Alexei, I sent. Answer me, so help me, I saw you over there.

He didn’t answer, but his icon pulsed away. He’d gotten my messages, he was just ignoring them. I scanned the crowd to try to get his attention, but I’d lost track of him. I couldn’t see where he’d gone.

“I’ll talk to him,” I said again. “I promise. You’re already in enough trouble with the gonzos. If you go over there now, you’ll just make it worse. Okay?”

He frowned, trying to spot Alexei again as another aircar horn went off above us.

“Okay?”

More horns honked overhead, emitters whining as the neat rows of moving shadows broke apart suddenly. I looked up and saw a procession of slick white aircars heading toward the gonzo gathering. One of them had broken from the pack and come cutting down through three lanes of traffic, nearly clipping a convertible before cruising in really low. People edged out of the way, clearing a hole as it came down toward the pavement, ready or not. It vented hot air, and the people around it shielded their faces as it kicked up clouds of grit.
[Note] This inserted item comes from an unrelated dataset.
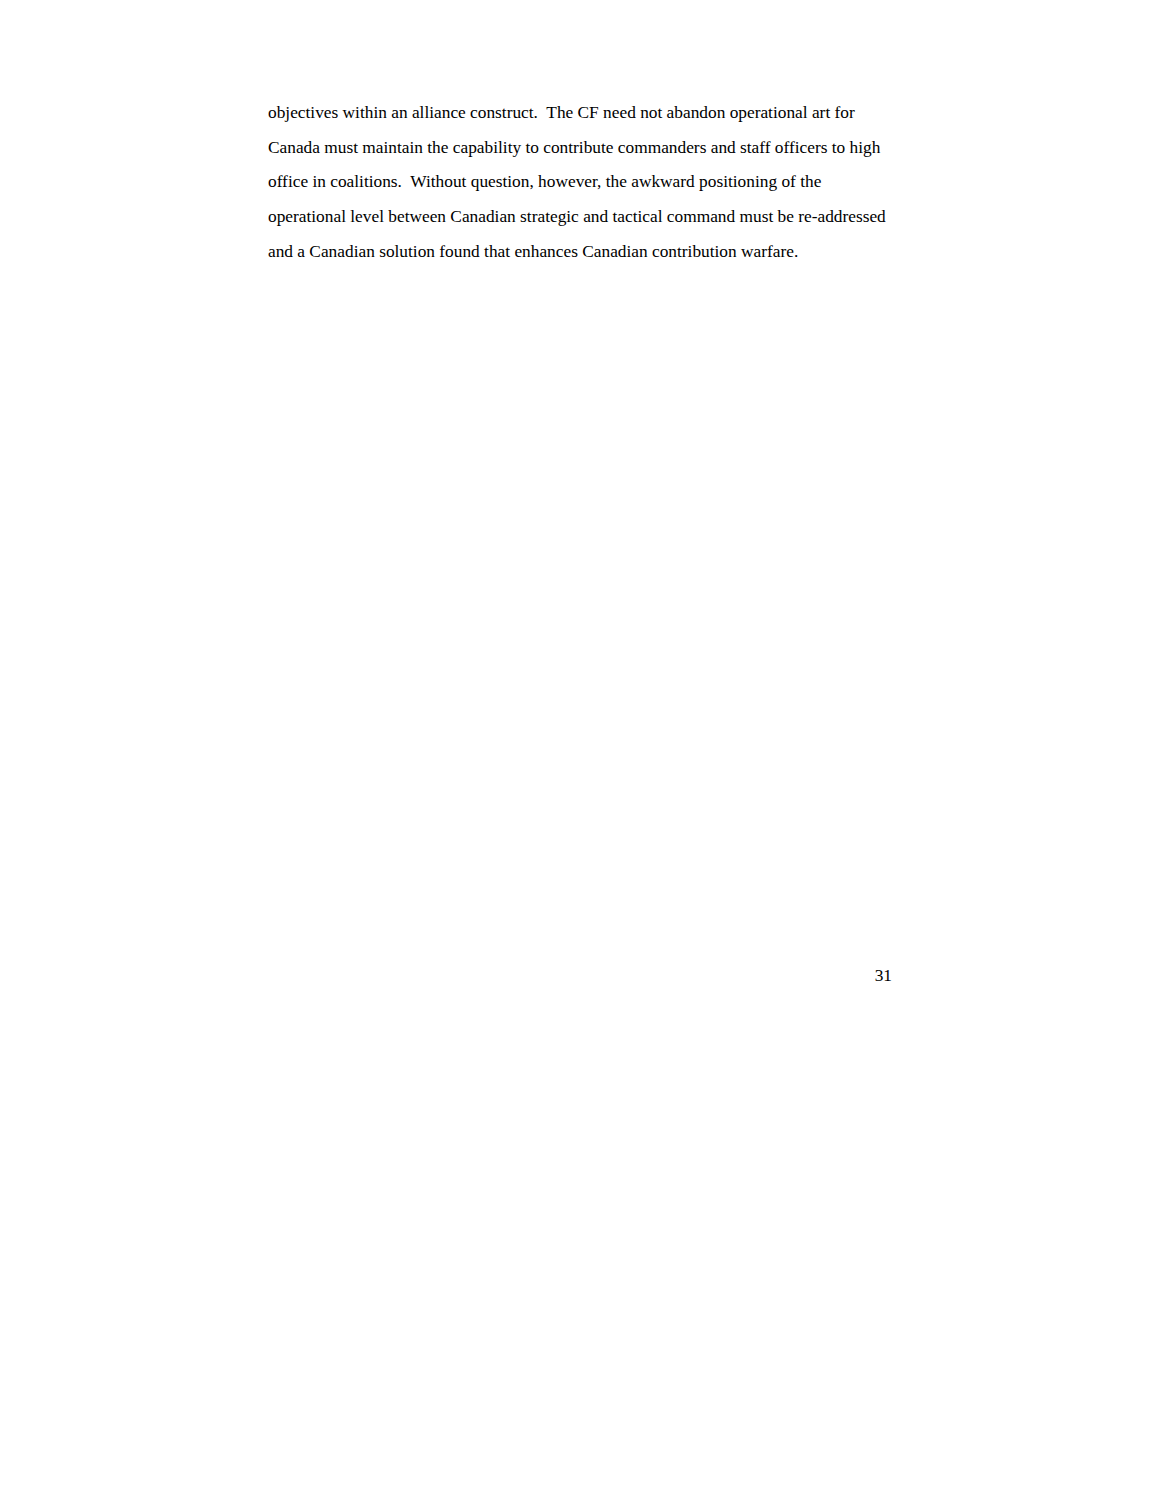objectives within an alliance construct. The CF need not abandon operational art for Canada must maintain the capability to contribute commanders and staff officers to high office in coalitions. Without question, however, the awkward positioning of the operational level between Canadian strategic and tactical command must be re-addressed and a Canadian solution found that enhances Canadian contribution warfare.
31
“Hey, watch it asshole!” I yelled over, but at least Dragan’s attention had moved off of Alexei. He watched the vehicle as it thumped down halfway in a no parking zone. One of the tinted back windows slid down partway, and a hand snuck out to wave someone over.

“You!” a voice called. “Yeah, you!” I realized that he was calling Dragan. Over the crowd, the rest of the procession had reached the street gathering and the gonzos had begun to clear spots for them to land.
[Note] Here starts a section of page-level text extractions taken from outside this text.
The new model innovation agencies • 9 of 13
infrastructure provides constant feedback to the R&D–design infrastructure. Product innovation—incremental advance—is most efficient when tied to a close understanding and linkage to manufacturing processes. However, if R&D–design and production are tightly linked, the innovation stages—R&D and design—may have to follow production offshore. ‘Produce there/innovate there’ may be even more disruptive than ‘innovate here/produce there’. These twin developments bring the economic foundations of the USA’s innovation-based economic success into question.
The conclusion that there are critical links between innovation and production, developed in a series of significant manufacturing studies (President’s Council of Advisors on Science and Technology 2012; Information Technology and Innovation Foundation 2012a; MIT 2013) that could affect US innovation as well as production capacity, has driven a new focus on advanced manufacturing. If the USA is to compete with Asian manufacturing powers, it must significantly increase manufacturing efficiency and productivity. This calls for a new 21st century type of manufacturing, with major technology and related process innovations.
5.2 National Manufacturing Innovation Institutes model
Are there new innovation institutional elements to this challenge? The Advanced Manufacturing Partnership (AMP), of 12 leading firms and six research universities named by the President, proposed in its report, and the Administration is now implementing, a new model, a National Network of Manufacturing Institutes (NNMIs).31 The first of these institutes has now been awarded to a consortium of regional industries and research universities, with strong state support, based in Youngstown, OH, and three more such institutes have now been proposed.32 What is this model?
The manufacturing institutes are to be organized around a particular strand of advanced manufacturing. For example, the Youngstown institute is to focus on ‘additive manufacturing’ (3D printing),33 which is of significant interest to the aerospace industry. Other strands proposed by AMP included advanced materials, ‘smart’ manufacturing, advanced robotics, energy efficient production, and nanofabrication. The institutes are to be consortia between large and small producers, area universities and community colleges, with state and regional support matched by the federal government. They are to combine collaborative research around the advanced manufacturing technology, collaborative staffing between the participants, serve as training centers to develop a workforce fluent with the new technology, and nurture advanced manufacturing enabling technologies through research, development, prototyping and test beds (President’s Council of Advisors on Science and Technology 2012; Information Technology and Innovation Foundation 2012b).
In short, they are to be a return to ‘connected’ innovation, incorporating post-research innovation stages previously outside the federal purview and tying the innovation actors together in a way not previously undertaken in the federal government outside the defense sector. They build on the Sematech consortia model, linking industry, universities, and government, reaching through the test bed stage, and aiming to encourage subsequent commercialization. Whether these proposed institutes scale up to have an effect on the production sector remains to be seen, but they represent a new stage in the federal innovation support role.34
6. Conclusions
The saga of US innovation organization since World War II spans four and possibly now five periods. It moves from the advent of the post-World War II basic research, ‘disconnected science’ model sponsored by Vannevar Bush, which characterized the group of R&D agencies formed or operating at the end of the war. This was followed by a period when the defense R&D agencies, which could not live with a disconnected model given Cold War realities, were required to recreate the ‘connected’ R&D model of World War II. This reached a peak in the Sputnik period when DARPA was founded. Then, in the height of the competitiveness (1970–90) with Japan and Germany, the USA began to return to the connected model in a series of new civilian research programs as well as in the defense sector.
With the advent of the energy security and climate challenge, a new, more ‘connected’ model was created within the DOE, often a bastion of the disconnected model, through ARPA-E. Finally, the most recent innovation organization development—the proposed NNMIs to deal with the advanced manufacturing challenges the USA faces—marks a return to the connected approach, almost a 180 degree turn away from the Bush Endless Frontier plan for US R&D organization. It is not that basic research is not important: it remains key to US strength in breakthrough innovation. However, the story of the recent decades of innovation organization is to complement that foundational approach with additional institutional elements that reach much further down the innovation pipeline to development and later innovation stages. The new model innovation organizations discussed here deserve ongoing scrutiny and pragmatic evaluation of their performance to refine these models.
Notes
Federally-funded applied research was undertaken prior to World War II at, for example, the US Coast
“Dragan, never mind them,” I said, but he had already begun making his way over. By the time I caught up, he was standing by the rear door, peering in the crack in the window. “Dragan just go home. I’ll talk to Alexei and meet you—”

“What do you want?” he asked the guy in the car.

I looked at the driver but he just sat there with one hand on the control stick. He had the divider behind him closed, so I couldn’t see into the back.

“Dragan…” I warned.

The back door opened. Dragan looked in, and seemed to recognize the person inside.

I moved in next to him and saw three guys back there, all wearing suits. Two were big, tattooed guys and the third was an older guy but I couldn’t see his face. He gestured for Dragan to get in with one bony hand.

“Dragan…”

“It’s okay,” he said. “Wait out here.”

I tugged at his shirt, but he was doing it—he was getting in. He slid into the plush backseat and one of the suits grabbed the door to close it. Before he could, I slipped in and plopped down next to Dragan. We were facing a second seat that was under the divider. The older guy sat in the middle of it, his legs crossed like a woman, with the two tough guys sitting on either side of him.

The inside of the car smelled amazing… someone had been eating back there and the smell of food, real food, not rations, lingered heavy enough to make my mouth water.